ECLI:NL:RBNNE:2021:4578
Rechtbank Noord-Nederland
- Op tegenspraak
- S. Timmersmans
- W.S. Sikkema
- J. van Bruggen
- Rechtspraak.nl
Vrijspraak van verdachte in strafzaak wegens verwerving van geld afkomstig uit misdrijf
Op 16 september 2021 heeft de Rechtbank Noord-Nederland, zitting houdende in Assen, uitspraak gedaan in een strafzaak tegen een verdachte die werd beschuldigd van het verwerven en/of voorhanden hebben van een geldbedrag van ongeveer 885 euro, dat mogelijk afkomstig was uit een misdrijf. De tenlastelegging omvatte verschillende feiten die zich zouden hebben voorgedaan in de periode van 6 tot en met 8 oktober 2016, waarbij de verdachte samen met anderen zou hebben gehandeld.
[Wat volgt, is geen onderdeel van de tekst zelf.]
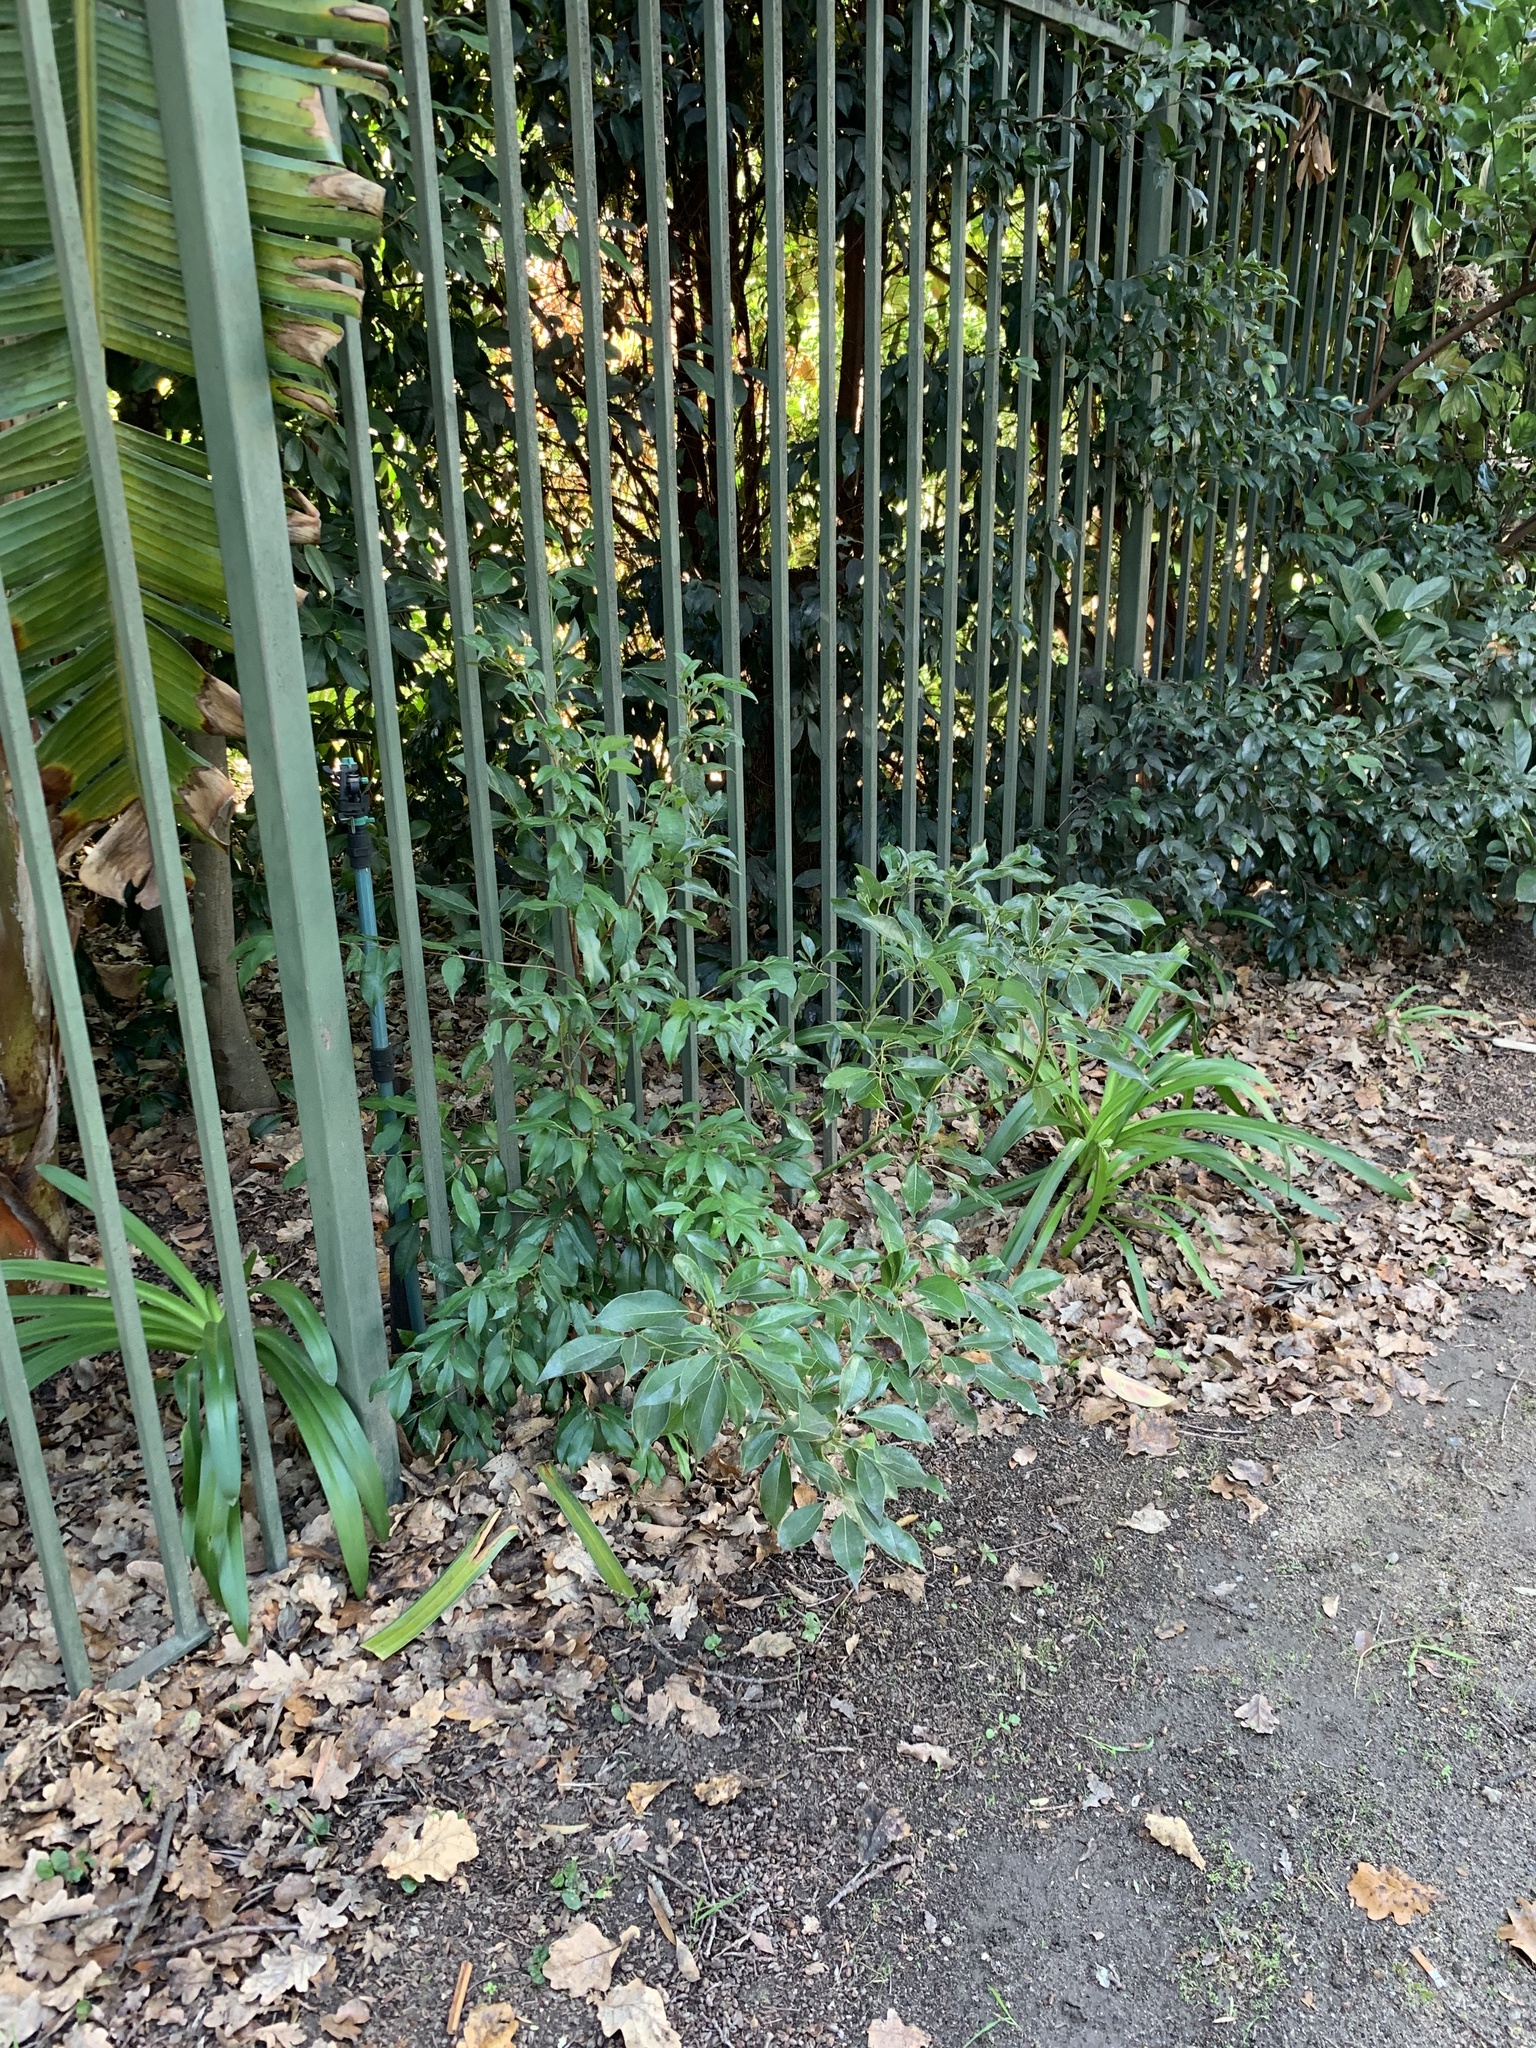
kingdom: Plantae
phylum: Tracheophyta
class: Magnoliopsida
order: Laurales
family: Lauraceae
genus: Cinnamomum
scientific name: Cinnamomum camphora
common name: Camphortree
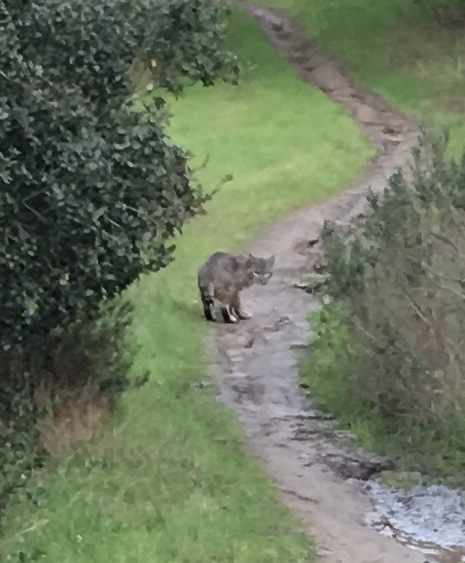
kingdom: Animalia
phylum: Chordata
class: Mammalia
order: Carnivora
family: Felidae
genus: Lynx
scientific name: Lynx rufus
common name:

De officier van justitie en de verdediging waren van mening dat de tenlastelegging niet wettig en overtuigend bewezen kon worden.
Tijdens de zitting op 16 september 2021 is de verdachte verschenen, en de zaak is inhoudelijk behandeld. De rechtbank heeft, na het horen van de argumenten van zowel de officier van justitie als de verdediging, geconcludeerd dat er onvoldoende bewijs was om de verdachte te veroordelen voor de hem ten laste gelegde feiten. De rechtbank heeft vastgesteld dat de verdachte niet opzettelijk heeft gehandeld en dat er geen overtuigend bewijs was dat de verdachte wist dat het geld afkomstig was uit een misdrijf.
Uiteindelijk heeft de rechtbank geoordeeld dat zowel het primair als het subsidiair ten laste gelegde niet wettig en overtuigend bewezen was, en heeft de verdachte vrijgesproken van alle beschuldigingen. Dit vonnis is uitgesproken door de meervoudige kamer van de rechtbank, onder leiding van voorzitter mr. S. Timmersmans, en de rechters mr. W.S. Sikkema en mr. J. van Bruggen, met ondersteuning van griffier mr. R.G. Bakker-Dees.